Action item: Repeat precisely the line in which "que conecta a algunos barrios del oriente" occurs and all lines that follow it in the entries below. Pictures must be omitted.
BEGIN Entries shown
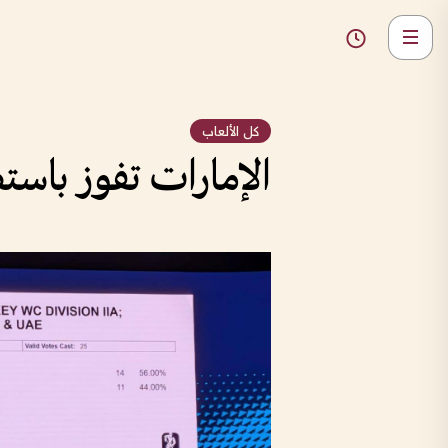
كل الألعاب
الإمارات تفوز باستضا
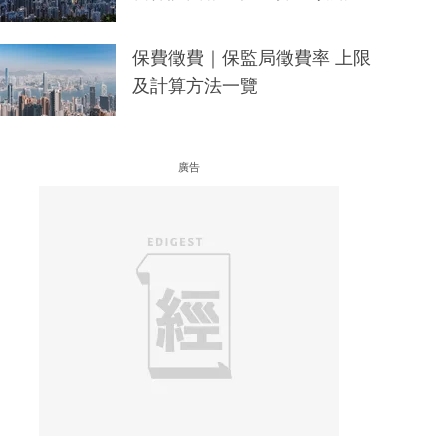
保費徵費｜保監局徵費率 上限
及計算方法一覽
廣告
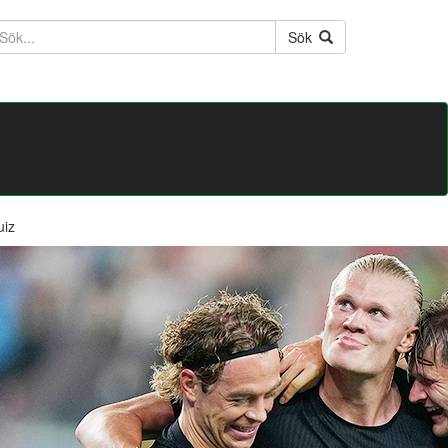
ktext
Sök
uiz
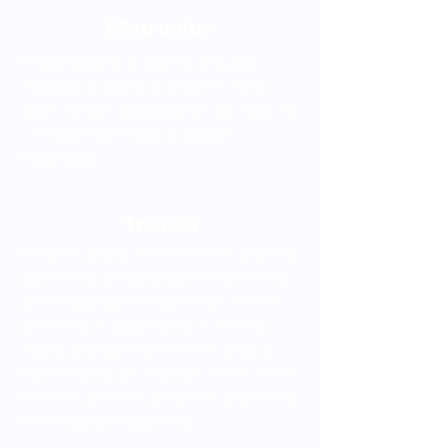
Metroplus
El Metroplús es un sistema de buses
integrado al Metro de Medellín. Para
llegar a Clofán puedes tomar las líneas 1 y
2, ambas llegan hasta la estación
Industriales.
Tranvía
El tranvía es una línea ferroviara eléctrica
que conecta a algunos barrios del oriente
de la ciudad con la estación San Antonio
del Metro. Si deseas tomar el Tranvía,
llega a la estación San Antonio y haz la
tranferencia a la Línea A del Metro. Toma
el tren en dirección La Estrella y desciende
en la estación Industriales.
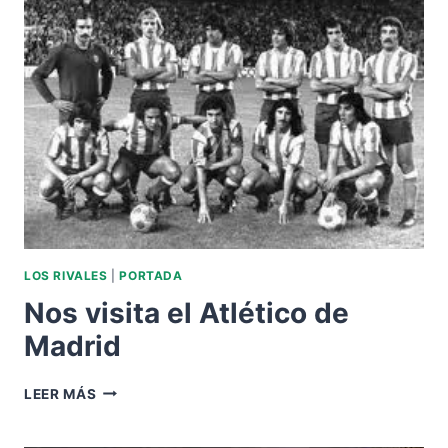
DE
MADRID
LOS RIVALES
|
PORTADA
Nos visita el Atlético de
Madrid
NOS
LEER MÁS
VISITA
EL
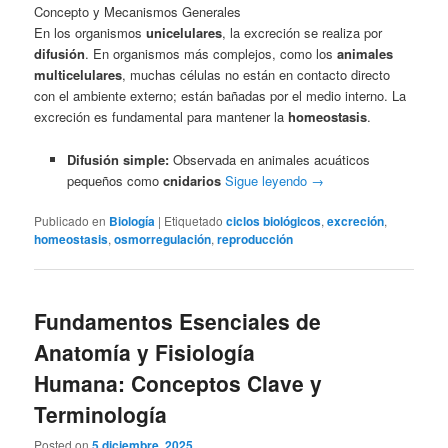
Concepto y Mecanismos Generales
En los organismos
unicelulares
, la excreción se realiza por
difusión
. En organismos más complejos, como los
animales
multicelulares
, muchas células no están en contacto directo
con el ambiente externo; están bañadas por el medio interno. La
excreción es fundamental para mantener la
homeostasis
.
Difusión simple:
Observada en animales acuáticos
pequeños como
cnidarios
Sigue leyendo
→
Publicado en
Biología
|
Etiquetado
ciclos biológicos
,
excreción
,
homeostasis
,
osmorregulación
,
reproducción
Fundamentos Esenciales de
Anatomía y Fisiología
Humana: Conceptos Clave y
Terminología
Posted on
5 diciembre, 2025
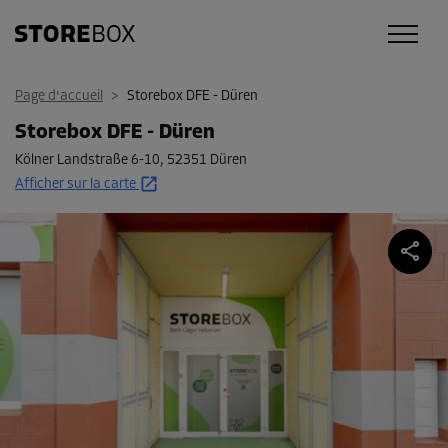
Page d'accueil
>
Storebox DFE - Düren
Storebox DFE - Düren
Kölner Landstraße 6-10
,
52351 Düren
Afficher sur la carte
END Entries shown
Output:
que conecta a algunos barrios del oriente
de la ciudad con la estación San Antonio
del Metro. Si deseas tomar el Tranvía,
llega a la estación San Antonio y haz la
tranferencia a la Línea A del Metro. Toma
el tren en dirección La Estrella y desciende
en la estación Industriales.
DE
MADRID
LOS RIVALES
|
PORTADA
Nos visita el Atlético de
Madrid
NOS
LEER MÁS
VISITA
EL
Concepto y Mecanismos Generales
En los organismos
unicelulares
, la excreción se realiza por
difusión
. En organismos más complejos, como los
animales
multicelulares
, muchas células no están en contacto directo
con el ambiente externo; están bañadas por el medio interno. La
excreción es fundamental para mantener la
homeostasis
.
Difusión simple:
Observada en animales acuáticos
pequeños como
cnidarios
Sigue leyendo
→
Publicado en
Biología
|
Etiquetado
ciclos biológicos
,
excreción
,
homeostasis
,
osmorregulación
,
reproducción
Fundamentos Esenciales de
Anatomía y Fisiología
Humana: Conceptos Clave y
Terminología
Posted on
5 diciembre, 2025
Page d'accueil
>
Storebox DFE - Düren
Storebox DFE - Düren
Kölner Landstraße 6-10
,
52351 Düren
Afficher sur la carte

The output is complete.